The End of the Kaweah Colony

The acts of September 25 and October 1 provided little specific instruction for administering the two new reservations. It was left to the secretary of the interior to develop the procedures and regulations required to execute the acts' rather general goals.

In late October Secretary Noble responded to his new assignment. On October 21, the same day that Stewart and his friends learned of the enlargement of Sequoia, the interior Department issued a list of eight regulations governing the new reservation. The first named the reserved tract "Sequoia National Park." Additional provisions prohibited hunting, fishing, and the possession or use of alcohol, while another section designated that the park would be under the immediate control of an officer of the government entitled Superintendent of Sequoia National Park." [18] The rules and regulations were printed on cloth and forwarded immediately to the local agents of the General Land Office with the instruction that they be posted in and near the park. On the same day that the regulations were issued, Secretary Noble addressed the War Department, enclosing copies of the acts creating the three new Sierran national parks and requesting that military authorities in California investigate whether the parks would require military protection during the coming winter. By December 3, Secretary Noble had his answer from the secretary of war:

From the best information I can obtain, the best protection these park reservations can have during the winter consists of the heavy snows which cover them. . . . I therefore recommend that action be deferred until spring, when small parties of mounted men might be sent there to warn off, and, if necessary eject, timber cutters and sheepmen with their herds. . . . [19]

In all his initial actions regarding Sequoia and General Grant national parks, Secretary Noble followed rather closely the precedents set in the nation's only previous national park—Yellowstone. Troops had been detailed to Yellowstone in 1886, after an unsuccessful attempt at civilian law enforcement, and the rules and regulations for the California parks strongly resembled those issued for Yellowstone. Even the name "Sequoia National Park" imitated the earlier "Yellowstone National Park."
● ● ● ● ●
* TASKS AND EXERCISES:
1) In the Kaweah Colony excerpt, what name did the first of the eight regulations give the reserved tract?
2) Condense the paragraph of the Kaweah Colony excerpt beginning "In all his initial actions" into a short bulleted list that keeps its main facts.
The records have nothing to do with the Kaweah Colony excerpt.

* PROVIDED INFORMATION:
● ● ● ● ●
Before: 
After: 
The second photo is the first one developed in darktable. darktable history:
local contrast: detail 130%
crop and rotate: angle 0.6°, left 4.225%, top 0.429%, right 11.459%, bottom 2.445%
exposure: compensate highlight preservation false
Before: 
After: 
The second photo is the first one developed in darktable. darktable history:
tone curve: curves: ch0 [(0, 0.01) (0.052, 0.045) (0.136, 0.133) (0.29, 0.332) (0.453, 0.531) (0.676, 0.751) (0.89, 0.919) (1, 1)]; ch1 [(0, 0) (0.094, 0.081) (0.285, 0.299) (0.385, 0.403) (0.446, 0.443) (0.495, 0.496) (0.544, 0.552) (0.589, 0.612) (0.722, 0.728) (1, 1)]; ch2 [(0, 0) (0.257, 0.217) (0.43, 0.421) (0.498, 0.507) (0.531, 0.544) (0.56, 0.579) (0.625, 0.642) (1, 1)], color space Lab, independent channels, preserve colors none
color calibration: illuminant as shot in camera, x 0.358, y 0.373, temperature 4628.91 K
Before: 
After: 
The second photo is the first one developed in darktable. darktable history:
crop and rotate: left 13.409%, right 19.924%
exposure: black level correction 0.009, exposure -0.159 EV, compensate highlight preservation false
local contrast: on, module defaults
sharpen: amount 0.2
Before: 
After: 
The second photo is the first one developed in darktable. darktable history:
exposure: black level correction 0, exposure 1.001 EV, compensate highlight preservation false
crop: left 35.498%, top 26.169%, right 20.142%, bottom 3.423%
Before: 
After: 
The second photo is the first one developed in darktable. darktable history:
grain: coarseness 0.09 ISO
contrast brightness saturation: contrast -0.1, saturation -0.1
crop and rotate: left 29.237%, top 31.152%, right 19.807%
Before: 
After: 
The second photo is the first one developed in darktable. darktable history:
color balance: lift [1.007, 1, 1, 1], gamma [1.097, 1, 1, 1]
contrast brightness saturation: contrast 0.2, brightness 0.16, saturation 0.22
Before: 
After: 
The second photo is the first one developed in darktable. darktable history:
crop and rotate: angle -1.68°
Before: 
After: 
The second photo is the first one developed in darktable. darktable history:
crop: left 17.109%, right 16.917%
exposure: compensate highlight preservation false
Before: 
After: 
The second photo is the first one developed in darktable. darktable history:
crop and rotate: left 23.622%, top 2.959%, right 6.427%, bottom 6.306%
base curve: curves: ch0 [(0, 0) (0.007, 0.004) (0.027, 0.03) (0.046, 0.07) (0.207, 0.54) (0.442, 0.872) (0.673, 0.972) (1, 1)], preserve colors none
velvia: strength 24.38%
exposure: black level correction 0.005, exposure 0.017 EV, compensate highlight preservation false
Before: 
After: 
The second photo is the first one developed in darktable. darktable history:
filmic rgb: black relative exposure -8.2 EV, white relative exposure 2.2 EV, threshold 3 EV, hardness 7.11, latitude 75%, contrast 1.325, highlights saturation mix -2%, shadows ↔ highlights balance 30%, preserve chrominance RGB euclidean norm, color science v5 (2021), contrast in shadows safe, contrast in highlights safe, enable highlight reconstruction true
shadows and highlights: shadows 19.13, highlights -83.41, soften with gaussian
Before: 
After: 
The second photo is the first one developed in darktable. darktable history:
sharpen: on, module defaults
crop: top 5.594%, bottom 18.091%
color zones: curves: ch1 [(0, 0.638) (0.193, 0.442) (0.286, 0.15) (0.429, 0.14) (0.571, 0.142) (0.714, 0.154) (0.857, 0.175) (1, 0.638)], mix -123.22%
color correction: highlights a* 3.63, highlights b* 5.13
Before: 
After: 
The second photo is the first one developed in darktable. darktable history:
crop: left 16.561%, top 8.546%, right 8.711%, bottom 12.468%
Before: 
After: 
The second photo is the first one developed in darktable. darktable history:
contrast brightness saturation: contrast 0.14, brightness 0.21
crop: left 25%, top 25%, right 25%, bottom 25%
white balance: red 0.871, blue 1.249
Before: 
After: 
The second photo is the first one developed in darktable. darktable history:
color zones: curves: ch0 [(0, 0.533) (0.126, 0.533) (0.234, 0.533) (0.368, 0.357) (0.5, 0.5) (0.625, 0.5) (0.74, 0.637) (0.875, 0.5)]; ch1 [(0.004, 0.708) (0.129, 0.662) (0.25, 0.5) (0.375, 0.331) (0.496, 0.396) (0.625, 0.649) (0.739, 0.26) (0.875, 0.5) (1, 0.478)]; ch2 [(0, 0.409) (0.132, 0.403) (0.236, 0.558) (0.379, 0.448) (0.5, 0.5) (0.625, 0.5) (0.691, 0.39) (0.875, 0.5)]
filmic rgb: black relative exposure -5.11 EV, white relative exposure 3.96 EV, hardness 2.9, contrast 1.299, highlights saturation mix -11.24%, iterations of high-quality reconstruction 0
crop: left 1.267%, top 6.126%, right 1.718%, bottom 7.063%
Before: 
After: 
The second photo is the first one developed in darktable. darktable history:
● ● ● ● ●
* ANSWERS:
1) Sequoia National Park

2)
- Secretary Noble's first actions for Sequoia and General Grant national parks closely followed the precedents of Yellowstone, the nation's only earlier national park.
- Troops were detailed to Yellowstone in 1886 after an unsuccessful attempt at civilian law enforcement.
- The California parks' rules and regulations strongly resembled those issued for Yellowstone.
- The name "Sequoia National Park" imitated "Yellowstone National Park."